» **Exercise**
Reproduce the records below word for word, changing only "bbox" to "bounding box" wherever it occurs.
-------- Given entries
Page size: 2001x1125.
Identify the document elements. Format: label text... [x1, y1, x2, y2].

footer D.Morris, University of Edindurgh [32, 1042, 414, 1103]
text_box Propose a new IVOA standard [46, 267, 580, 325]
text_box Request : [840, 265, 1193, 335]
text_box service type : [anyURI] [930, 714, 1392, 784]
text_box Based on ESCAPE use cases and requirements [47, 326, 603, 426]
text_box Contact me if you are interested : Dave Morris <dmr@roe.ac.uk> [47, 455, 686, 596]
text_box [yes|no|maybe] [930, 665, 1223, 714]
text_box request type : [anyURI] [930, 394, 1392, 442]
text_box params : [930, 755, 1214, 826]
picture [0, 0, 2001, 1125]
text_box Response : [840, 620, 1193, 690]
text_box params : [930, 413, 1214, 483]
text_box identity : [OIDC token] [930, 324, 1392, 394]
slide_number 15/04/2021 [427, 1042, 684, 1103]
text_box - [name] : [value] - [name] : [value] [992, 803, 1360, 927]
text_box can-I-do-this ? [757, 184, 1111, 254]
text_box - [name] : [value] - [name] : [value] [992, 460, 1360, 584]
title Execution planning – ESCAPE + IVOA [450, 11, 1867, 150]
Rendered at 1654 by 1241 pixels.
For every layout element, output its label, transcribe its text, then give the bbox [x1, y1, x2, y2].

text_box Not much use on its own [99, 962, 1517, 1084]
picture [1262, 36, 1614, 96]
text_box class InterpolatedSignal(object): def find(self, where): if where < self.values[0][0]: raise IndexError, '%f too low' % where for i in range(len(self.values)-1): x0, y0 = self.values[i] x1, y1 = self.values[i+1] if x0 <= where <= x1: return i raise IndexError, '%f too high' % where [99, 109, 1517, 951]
----------------
» **Solution for this exercise**
Page size: 2001x1125.
Identify the document elements. Format: label text... [x1, y1, x2, y2].

footer D.Morris, University of Edindurgh [32, 1042, 414, 1103]
text_box Propose a new IVOA standard [46, 267, 580, 325]
text_box Request : [840, 265, 1193, 335]
text_box service type : [anyURI] [930, 714, 1392, 784]
text_box Based on ESCAPE use cases and requirements [47, 326, 603, 426]
text_box Contact me if you are interested : Dave Morris <dmr@roe.ac.uk> [47, 455, 686, 596]
text_box [yes|no|maybe] [930, 665, 1223, 714]
text_box request type : [anyURI] [930, 394, 1392, 442]
text_box params : [930, 755, 1214, 826]
picture [0, 0, 2001, 1125]
text_box Response : [840, 620, 1193, 690]
text_box params : [930, 413, 1214, 483]
text_box identity : [OIDC token] [930, 324, 1392, 394]
slide_number 15/04/2021 [427, 1042, 684, 1103]
text_box - [name] : [value] - [name] : [value] [992, 803, 1360, 927]
text_box can-I-do-this ? [757, 184, 1111, 254]
text_box - [name] : [value] - [name] : [value] [992, 460, 1360, 584]
title Execution planning – ESCAPE + IVOA [450, 11, 1867, 150]
Rendered at 1654 by 1241 pixels.
For every layout element, output its label, transcribe its text, then give the bounding box [x1, y1, x2, y2].

text_box Not much use on its own [99, 962, 1517, 1084]
picture [1262, 36, 1614, 96]
text_box class InterpolatedSignal(object): def find(self, where): if where < self.values[0][0]: raise IndexError, '%f too low' % where for i in range(len(self.values)-1): x0, y0 = self.values[i] x1, y1 = self.values[i+1] if x0 <= where <= x1: return i raise IndexError, '%f too high' % where [99, 109, 1517, 951]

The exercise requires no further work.